Beginning late in the eighteenth century and going on till the nineteenth century, the Industrial Revolution caused an unexpected upheaval in every aspect of society across Britain, Europe and large parts of America. The trend continued to heavily influence the rest of the world, and soon began to be known by the term industrialisation. While the movement may have been known by different names, the effects it brought about were common.
Social and economic differences arose and the Industrial Revolution had made an everlasting impact. Given this, it is interesting to note that the Industrial Revolution in part was fuelled by the economic necessity of many women, single and married, to find waged work outside their home. Women mostly found jobs in domestic service, textile factories, and piece work shops. They also worked in the coal mines. For some, the Industrial Revolution provided independent wages, mobility and a better standard of living.
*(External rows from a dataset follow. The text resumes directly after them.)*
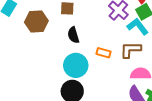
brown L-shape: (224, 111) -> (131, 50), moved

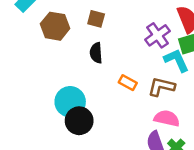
cyan circle: (76, 65) -> (70, 102), moved

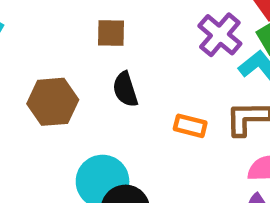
brown hexagon: (55, 26) -> (53, 102), moved

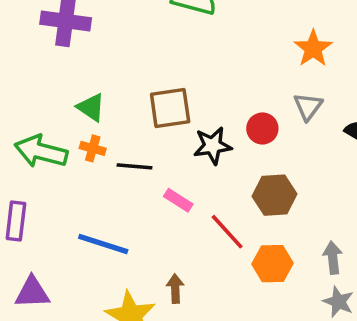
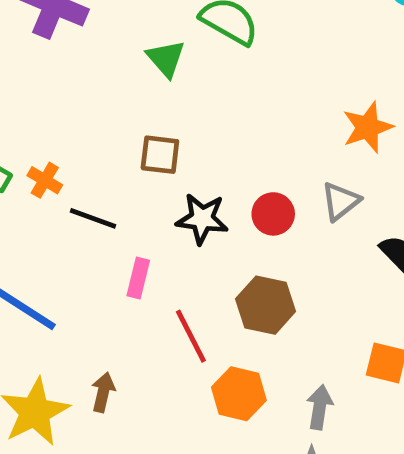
green triangle: (91, 107) -> (166, 58), moved
brown square: (170, 108) -> (160, 155), size x0.7
pink rectangle: (178, 200) -> (138, 278), turned 56

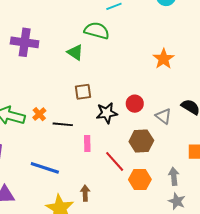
orange cross: (45, 180) -> (39, 114), turned 32
gray triangle: (340, 201) -> (163, 116), moved, turned -30

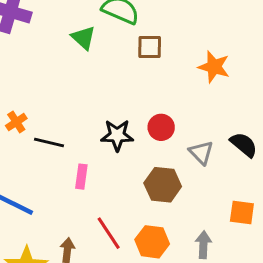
orange star: (164, 59) -> (214, 67), turned -30
brown square: (83, 92) -> (150, 47), moved
red line: (115, 161) -> (109, 233), moved

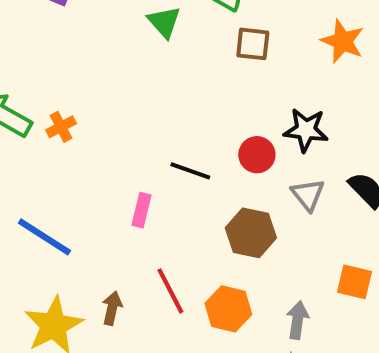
orange star: (214, 67) -> (343, 41), moved
black star: (117, 135) -> (306, 130), moved
black line: (49, 143) -> (190, 171), moved

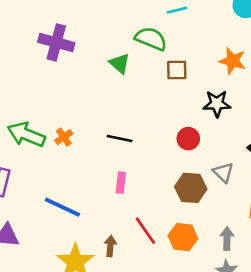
black star: (306, 130) -> (217, 104), moved
black line: (190, 171) -> (120, 138), moved
gray triangle: (308, 195) -> (223, 172), moved

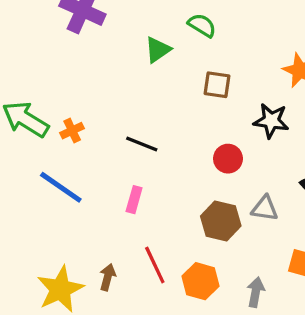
green semicircle: (151, 39) -> (202, 25), size x0.7
green triangle: (120, 63) -> (158, 50), turned 35
brown square: (177, 70) -> (217, 85), moved
gray triangle: (223, 172) -> (265, 208), turned -45
blue line: (62, 207) -> (61, 187), moved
For the majority, however, factory work in the early years of the 19th century resulted in a life of hardship. Heart-breaking testimonies from England and Wales were collected by Parliamentary commissions who began to investigate the industrial employment of women and children in the early 1840s. Inspectors visited mills, mines and shops taking evidence from workers to see ways in which the Industrial Revolution affected women and families (Women in World History).
They found that working conditions were often unsanitary and the work dangerous, education suffered because of the demands of work, home life suffered as women were faced with the double burden of factory work followed by domestic chores and child care, men assumed supervisory roles over women and received higher wages, unsupervised young women away from home generated societal fears over their fate and as a result of the need for wages in the growing cash economy, families became dependent on the wages of women and children.
There was also some worker opposition to proposals that child and female labour should be abolished from certain jobs (Women in World History). Set against this background, any kind of literary activity from a woman of the times is an exceptional and rare occurrence. To think that there was more than just literary activity then, to realise that there were women from this very age who can be classified as poets of the romantic era, ones who can be recognised for their work, style and contribution to the field, is a task that is commendable.
At one end of the Romantic spectrum there are the men, poets who stood out for their style, technique and subjects. Popular favourites in the list included William Blake, Samuel Taylor Coleridge, Percy Bysshe Shelley, William Wordsworth, John Keats and Lord Byron. Known for their masterpieces, these poets continue to live on in literature. However, the other end of the spectrum is a softer yet more interesting one.
It comprised women who offered entirely different perspectives on the exact same subjects that men were writing about. It comprised poets who were writing, for once, about subjects that mattered to women, and through the Revolution and beyond, women poets of the Romantic era like Mary Shelley, Carolina Nairne, and Mary Lamb made an impact that continues to be felt.